When it comes to generating ideas, the distinction between visionary genius and aberrant behaviour is not always clear. Cultures which encourage ideas must learn to tolerate error.......
Misunderstanding is a definition of a genuinely new idea. Only one thing is certain about new ideas: their patterns cannot be accurately predicted. .....
As soon as Thackeray had written something that pleased him, he asked himself (bemused), "How did I think of that?"......
The generation of ideas is now the most important economic objective. But unfortunately for conventional businesses, the people best able to generate them are unpredictable, quixotic and generally unsuited to a formal business environment. Someone asked Miles Davies what he was going to do. He said: " I'll play it first and tell you what it's about later." And then he had a new idea. It is all about unconventional wisdom.

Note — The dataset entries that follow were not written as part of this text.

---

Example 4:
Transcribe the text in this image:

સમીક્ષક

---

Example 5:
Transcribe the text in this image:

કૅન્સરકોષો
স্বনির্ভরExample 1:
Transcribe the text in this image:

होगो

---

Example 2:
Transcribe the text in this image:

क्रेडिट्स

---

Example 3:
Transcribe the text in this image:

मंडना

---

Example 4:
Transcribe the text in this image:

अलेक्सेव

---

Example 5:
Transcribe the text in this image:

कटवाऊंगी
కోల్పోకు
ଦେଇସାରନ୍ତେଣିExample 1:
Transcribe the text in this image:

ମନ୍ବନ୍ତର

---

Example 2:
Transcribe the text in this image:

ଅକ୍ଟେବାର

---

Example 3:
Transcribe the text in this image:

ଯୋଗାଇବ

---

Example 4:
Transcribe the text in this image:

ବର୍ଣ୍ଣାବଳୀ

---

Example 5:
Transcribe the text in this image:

Now when we've got some good or even great ideas we need to do something with them. The great push in the 1990's was to get some sort of Innovation funnel or stage-gate process into the organisation to improve the new product development activities. In fact, the mindset promoted by these processes is based on the principle of reductionism with much emphasis on the numbers driving teams towards less risky initiatives. Maybe that is a reason why the Financial Times reported that:
Picture from a workshop at Metanational
“In these [Pfizer, Merck, Unilever, Nestle] and other companies, the standard stage-gate approach to product development has become so ingrained that it has driven out the very innovative thinking that it was designed to encourage. And while the returns on innovation effort appear to be falling for large companies, it is often the unheralded start-up or new entrant that comes up with the latest hit product. … Thus, Coca-Cola, once celebrated for its innovation and vision, has been late to every new trend in the drinks industry in the past decade, from sports drinks to bottled water." -Julian Birkenshaw, Rick Delbridge & John Bessant, "A Leap into the Unknown," FT/09.17.04.

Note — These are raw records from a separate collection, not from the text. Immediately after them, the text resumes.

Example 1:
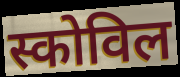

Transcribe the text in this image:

स्कोविल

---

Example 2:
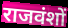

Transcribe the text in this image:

राजवंशों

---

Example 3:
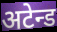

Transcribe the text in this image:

अटेन्ड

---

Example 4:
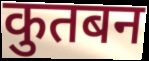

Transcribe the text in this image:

कुतबन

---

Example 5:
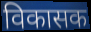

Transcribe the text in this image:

विकासक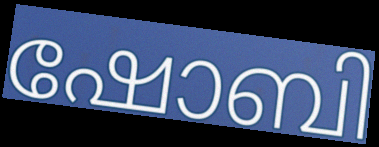
ഷോബി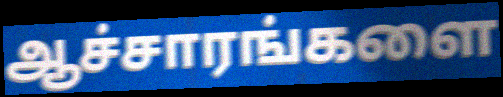
ஆச்சாரங்களைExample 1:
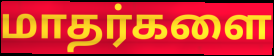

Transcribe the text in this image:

மாதர்களை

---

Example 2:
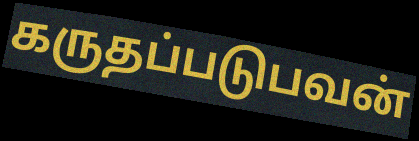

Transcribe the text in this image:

கருதப்படுபவன்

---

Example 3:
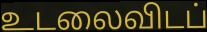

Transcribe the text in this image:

உடலைவிடப்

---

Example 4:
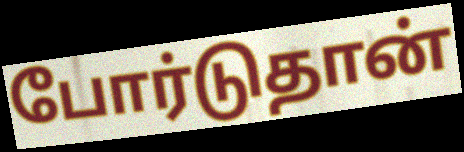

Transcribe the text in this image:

போர்டுதான்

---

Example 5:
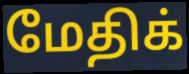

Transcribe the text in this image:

மேதிக்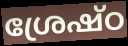
ശ്രേഷ്ഠ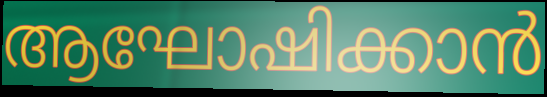
ആഘോഷിക്കാൻ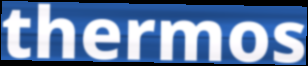
thermosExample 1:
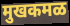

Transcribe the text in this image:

मुखकमळ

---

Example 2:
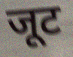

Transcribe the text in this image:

जूट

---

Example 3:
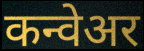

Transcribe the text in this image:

कन्वेअर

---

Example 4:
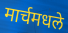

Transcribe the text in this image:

मार्चमधले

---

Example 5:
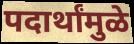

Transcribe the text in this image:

पदार्थांमुळे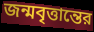
জন্মবৃত্তান্তেরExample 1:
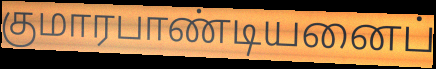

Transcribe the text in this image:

குமாரபாண்டியனைப்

So Feeding the funnel with good ideas can be fraught with difficulty too! There is something about a stage-gate process that encourages teams to prepare their projects for an encounter with the gate-keepers rather than the consumer (who will ultimately decide whether the innovation is useful) and risk taking can be a no-no. After all if several projects are being "gated" then the same questions will be asked and inability to answer can cause a project to be rejected. So the more radical it is the more likely it is to be "gated". Gatekeeper’s have to be aware that gate meetings are an opportunity for learning by all participants and the objective should be to find what has been learned on the project, and what needs to be learned in the next phase; eventually enough knowledge is created about the product, its consumer potential and resolution of marketing and manufacturing challenges that the project can be deployed into the supply chain.